I’m getting frustrated trying to scroll on pages and I’d like to introduce an idea:

Since we have a full screen app that really is taking up the entire screen, there seems to be a good opportunity to use the screen when an app is maximised to scroll the largest scrollbar in the app. I have no idea how hard it would be to tie the scroll bar into something which could be controlled via the operating system, technical details.

The idea here is to put the top and bottom infinities to use, allowing them to be used to allow easier viewing of the internet. This could obviously be made generic so it could be used to control all kinds of apps (optionally?).

Maybe this kind of thing could be made an extension, something to try out and do some experiments. Maybe others will see it as an essential part of their ubuntu experience.

Your thoughts, as always, welcome below…

5 thoughts on “Page Surfing: Improving Firefox in Ubuntu

  1. Two obvious thoughts: the first is, how do you click in the address bar if putting the mouse over it scrolls the document? The second is: I suspect most people aren’t bothered by this because they scroll with a mousewheel or two-finger/edge drag on a touchpad.

  2. @Sil: Perhaps I’m using a wacom tablet with fixed positions. But point taken about the scroll wheel.

    The address bar wouldn’t be on the edge of the screen, it isn’t now.

    Not that this wouldn’t still be useful though.

  3. Isn’t that something similar is the middle click auto scroll function?
    This then scrolls in the direction you place your mouse and keeps scrolling at a speed depending on the distance you are from the point where you middle clicked.
    see: http://brainstorm.ubuntu.com/idea/5943/
    Should work if you have mapped a wacom button to middle click for you as well.

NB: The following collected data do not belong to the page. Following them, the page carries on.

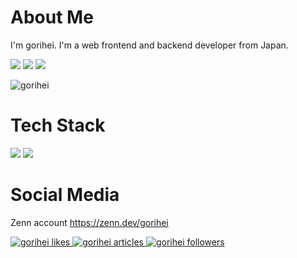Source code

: # About Me
I'm gorihei. I'm a web frontend and backend developer from Japan.

![](http://github-profile-summary-cards.vercel.app/api/cards/profile-details?username=gorihei&theme=chartreuse_dark)
![](http://github-profile-summary-cards.vercel.app/api/cards/stats?username=gorihei&theme=chartreuse_dark)
![](http://github-profile-summary-cards.vercel.app/api/cards/repos-per-language?username=gorihei&theme=chartreuse_dark)

<p align="left">
  <img src="https://komarev.com/ghpvc/?username=gorihei&label=Profile%20views&color=0e75b6&style=flat" alt="gorihei" />
</p>

# Tech Stack

<img src="https://skillicons.dev/icons?i=html,css,js,typescript,python,cs,dotnet" />
<img src="https://skillicons.dev/icons?i=nodejs,azure,vue,vuetify,vite,nuxtjs,docker" />

# Social Media
  <p>
    Zenn account <a href="https://zenn.dev/gorihei">https://zenn.dev/gorihei</a>
  </p>
  <a href="https://zenn.dev/gorihei">
    <img src="https://zenn.badge.nikaera.com/s/gorihei/likes?style=social" alt="gorihei likes" />
  </a>
  <a href="https://zenn.dev/gorihei/articles">
    <img src="https://zenn.badge.nikaera.com/s/gorihei/articles?style=social" alt="gorihei articles" />
  </a>
  <a href="https://zenn.dev/gorihei/followers">
    <img src="https://zenn.badge.nikaera.com/s/gorihei/followers?style=social" alt="gorihei followers" />
  </a>

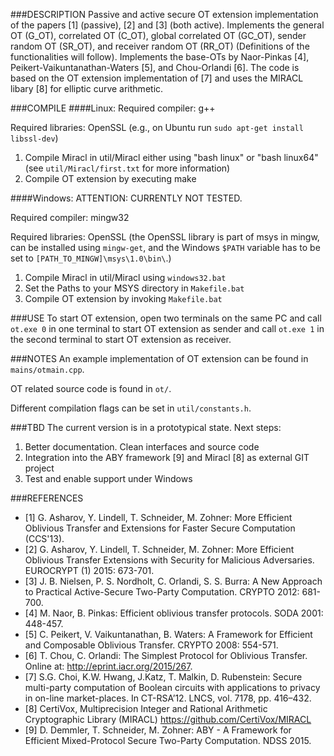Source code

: ###DESCRIPTION
Passive and active secure OT extension implementation of the papers [1] (passive), [2] and [3] (both active). Implements the general OT (G_OT), correlated OT (C_OT), global correlated OT (GC_OT), sender random OT (SR_OT), and receiver random OT (RR_OT) (Definitions of the functionalities will follow). Implements the base-OTs by Naor-Pinkas [4], Peikert-Vaikuntanathan-Waters [5], and Chou-Orlandi [6]. The code is based on the OT extension implementation of [7] and uses the MIRACL libary [8] for elliptic curve arithmetic. 

###COMPILE
####Linux: 
Required compiler: g++

Required libraries: OpenSSL (e.g., on Ubuntu run `sudo apt-get install libssl-dev`)

1. Compile Miracl in util/Miracl either using "bash linux" or "bash linux64" (see `util/Miracl/first.txt` for more information)
2. Compile OT extension by executing make

####Windows:
ATTENTION: CURRENTLY NOT TESTED. 

Required compiler: mingw32

Required libraries: OpenSSL (the OpenSSL library is part of msys in mingw, can be installed using `mingw-get`, and the Windows `$PATH` variable has to be set to `[PATH_TO_MINGW]\msys\1.0\bin\`.) 

1. Compile Miracl in util/Miracl using `windows32.bat`
2. Set the Paths to your MSYS directory in `Makefile.bat`
3. Compile OT extension by invoking `Makefile.bat`


###USE
To start OT extension, open two terminals on the same PC and call `ot.exe 0` in one terminal to start OT extension as sender and call `ot.exe 1` in the second terminal to start OT extension as receiver. 


###NOTES
An example implementation of OT extension can be found in `mains/otmain.cpp`.

OT related source code is found in `ot/`. 

Different compilation flags can be set in `util/constants.h`.

###TBD
The current version is in a prototypical state. Next steps: 

1. Better documentation. Clean interfaces and source code
2. Integration into the ABY framework [9] and Miracl [8] as external GIT project
3. Test and enable support under Windows


###REFERENCES
* [1] G. Asharov, Y. Lindell, T. Schneider, M. Zohner: More Efficient Oblivious Transfer and Extensions for Faster Secure Computation (CCS'13). 
* [2] G. Asharov, Y. Lindell, T. Schneider, M. Zohner: More Efficient Oblivious Transfer Extensions with Security for Malicious Adversaries. EUROCRYPT (1) 2015: 673-701.
* [3] J. B. Nielsen, P. S. Nordholt, C. Orlandi, S. S. Burra: A New Approach to Practical Active-Secure Two-Party Computation. CRYPTO 2012: 681-700.
* [4] M. Naor, B. Pinkas: Efficient oblivious transfer protocols. SODA 2001: 448-457. 
* [5] C. Peikert, V. Vaikuntanathan, B. Waters: A Framework for Efficient and Composable Oblivious Transfer. CRYPTO 2008: 554-571.
* [6] T. Chou, C. Orlandi: The Simplest Protocol for Oblivious Transfer. Online at: http://eprint.iacr.org/2015/267. 
* [7] S.G. Choi, K.W. Hwang, J.Katz, T. Malkin, D. Rubenstein: Secure multi-party computation of Boolean circuits with applications to privacy in on-line market-places. In CT-RSA’12. LNCS, vol. 7178, pp. 416–432. 
* [8] CertiVox, Multiprecision Integer and Rational Arithmetic Cryptographic Library (MIRACL) https://github.com/CertiVox/MIRACL
* [9] D. Demmler, T. Schneider, M. Zohner: ABY - A Framework for Efficient Mixed-Protocol Secure Two-Party Computation. NDSS 2015.
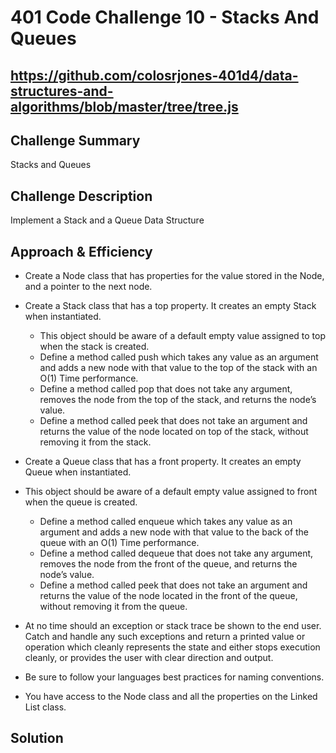 # 401 Code Challenge 10 - Stacks And Queues

## https://github.com/colosrjones-401d4/data-structures-and-algorithms/blob/master/tree/tree.js

## Challenge Summary
Stacks and Queues

## Challenge Description
Implement a Stack and a Queue Data Structure

## Approach & Efficiency
* Create a Node class that has properties for the value stored in the Node, and a pointer to the next node.
* Create a Stack class that has a top property. It creates an empty Stack when instantiated.
  * This object should be aware of a default empty value assigned to top when the stack is created.
  * Define a method called push which takes any value as an argument and adds a new node with that value to the top of the stack with an O(1) Time performance.
  * Define a method called pop that does not take any argument, removes the node from the top of the stack, and returns the node’s value.
  * Define a method called peek that does not take an argument and returns the value of the node located on top of the stack, without removing it from the stack.

* Create a Queue class that has a front property. It creates an empty Queue when instantiated.
* This object should be aware of a default empty value assigned to front when the queue is created.
  * Define a method called enqueue which takes any value as an argument and adds a new node with that value to the back of the queue with an O(1) Time performance.
  * Define a method called dequeue that does not take any argument, removes the node from the front of the queue, and returns the node’s value.
  * Define a method called peek that does not take an argument and returns the value of the node located in the front of the queue, without removing it from the queue.

* At no time should an exception or stack trace be shown to the end user. Catch and handle any such exceptions and return a printed value or operation which cleanly represents the state and either stops execution cleanly, or provides the user with clear direction and output.
* Be sure to follow your languages best practices for naming conventions.

* You have access to the Node class and all the properties on the Linked List class.

## Solution
<!-- Embedded whiteboard image -->
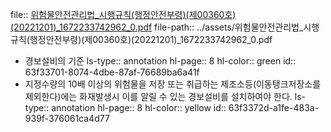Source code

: file:: [위험물안전관리법_시행규칙(행정안전부령)(제00360호)(20221201)_1672233742962_0.pdf](../assets/위험물안전관리법_시행규칙(행정안전부령)(제00360호)(20221201)_1672233742962_0.pdf)
file-path:: ../assets/위험물안전관리법_시행규칙(행정안전부령)(제00360호)(20221201)_1672233742962_0.pdf

- 경보설비의 기준
  ls-type:: annotation
  hl-page:: 8
  hl-color:: green
  id:: 63f33701-8074-4dbe-87af-76689ba6a41f
- 지정수량의 10배 이상의 위험물을 저장 또는 취급하는 제조소등(이동탱크저장소를 제외한다)에는 화재발생시 이를 알릴 수 있는 경보설비를 설치하여야 한다.
  ls-type:: annotation
  hl-page:: 8
  hl-color:: yellow
  id:: 63f3372d-a1fe-483a-939f-376061ca4d77
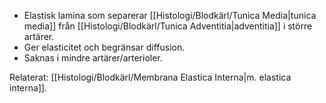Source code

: 
- Elastisk lamina som separerar [[Histologi/Blodkärl/Tunica Media|tunica media]] från [[Histologi/Blodkärl/Tunica Adventitia|adventitia]] i större artärer.  
- Ger elasticitet och begränsar diffusion.  
- Saknas i mindre artärer/arterioler.

Relaterat: [[Histologi/Blodkärl/Membrana Elastica Interna|m. elastica interna]].
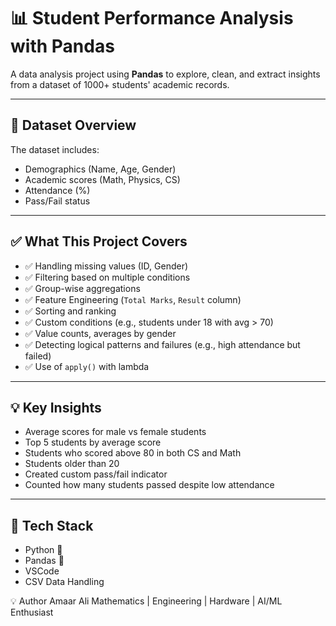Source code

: # 📊 Student Performance Analysis with Pandas

A data analysis project using **Pandas** to explore, clean, and extract insights from a dataset of 1000+ students' academic records.

---

## 📂 Dataset Overview

The dataset includes:
- Demographics (Name, Age, Gender)
- Academic scores (Math, Physics, CS)
- Attendance (%)
- Pass/Fail status

---

## ✅ What This Project Covers

- ✅ Handling missing values (ID, Gender)
- ✅ Filtering based on multiple conditions
- ✅ Group-wise aggregations
- ✅ Feature Engineering (`Total Marks`, `Result` column)
- ✅ Sorting and ranking
- ✅ Custom conditions (e.g., students under 18 with avg > 70)
- ✅ Value counts, averages by gender
- ✅ Detecting logical patterns and failures (e.g., high attendance but failed)
- ✅ Use of `apply()` with lambda

---

## 💡 Key Insights

- Average scores for male vs female students
- Top 5 students by average score
- Students who scored above 80 in both CS and Math
- Students older than 20
- Created custom pass/fail indicator
- Counted how many students passed despite low attendance

---

## 🔧 Tech Stack

- Python 🐍
- Pandas 🐼
- VSCode
- CSV Data Handling

💡 Author
Amaar Ali
Mathematics | Engineering | Hardware | AI/ML Enthusiast

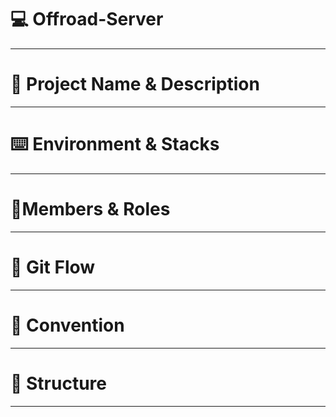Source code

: # 💻 Offroad-Server

---


# 📖 Project Name & Description

---

# ⌨️ Environment & Stacks

---

# 🧙Members & Roles

---

# 🌊 Git Flow

---

# 📒 Convention

---

# 🔧 Structure 

---

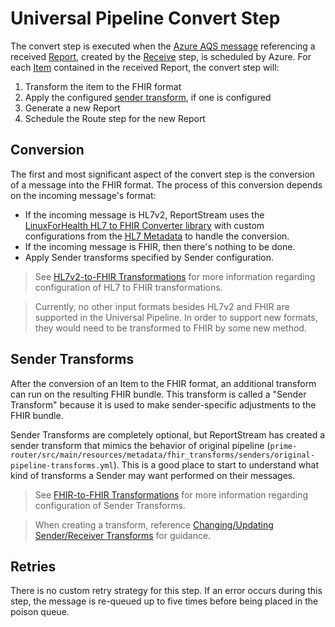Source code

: # Universal Pipeline Convert Step
The convert step is executed when the [Azure AQS message](README.md#aqs-usage) referencing a received [Report](README.md#report-and-item), created by the [Receive](receive.md) step, is scheduled by Azure. For each [Item](README.md#report-and-item) contained in the received Report, the convert step will:

  1. Transform the item to the FHIR format
  2. Apply the configured [sender transform](#sender-transforms), if one is configured
  3. Generate a new Report
  4. Schedule the Route step for the new Report

## Conversion
The first and most significant aspect of the convert step is the conversion of a message into the FHIR format. The 
process of this conversion depends on the incoming message's format:

- If the incoming message is HL7v2, ReportStream uses the [LinuxForHealth HL7 to FHIR Converter library](https://github.com/LinuxForHealth/hl7v2-fhir-converter#linuxforhealth-hl7-to-fhir-converter) with custom configurations from the [HL7 Metadata](https://github.com/CDCgov/prime-reportstream/tree/main/prime-router/metadata/HL7) to handle the conversion.
- If the incoming message is FHIR, then there's nothing to be done.
- Apply Sender transforms specified by Sender configuration.

> See [HL7v2-to-FHIR Transformations](../design/design/transformations.md#hl7v2-to-fhir-transformations) for more 
> information regarding configuration of HL7 to FHIR transformations.

> Currently, no other input formats besides HL7v2 and FHIR are supported in the Universal Pipeline. In order to support 
> new formats, they would need to be transformed to FHIR by some new method.

## Sender Transforms
After the conversion of an Item to the FHIR format, an additional transform can run on the resulting FHIR bundle. This 
transform is called a "Sender Transform" because it is used to make sender-specific adjustments to the FHIR bundle.

Sender Transforms are completely optional, but ReportStream has created a sender transform that mimics the behavior of 
original pipeline (`prime-router/src/main/resources/metadata/fhir_transforms/senders/original-pipeline-transforms.yml`). This is a good place 
to start to understand what kind of transforms a Sender may want performed on their messages.

> See [FHIR-to-FHIR Transformations](../design/design/transformations.md#fhir-to-fhir-transformations) for more 
> information regarding configuration of Sender Transforms.

> When creating a transform, reference 
> [Changing/Updating Sender/Receiver Transforms](../getting-started/standard-operating-procedures/changing-transforms.md)
> for guidance.
 
## Retries

There is no custom retry strategy for this step.  If an error occurs during this step, the message is re-queued up to 
five
times before being placed in the poison queue.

  4. I can think of several use cases why I wouldn’t want this:

    – I use cairo-dock/glx-dock
    – I don’t want “mouse move” to change anything on screen. I don’t want to accidentally bump my mouse and loose focus on what is/was onscreen

  5. I kinda like this idea, but maybe to address the comments above would it not be better to make the most of the top/bottom-right corners for scrolling?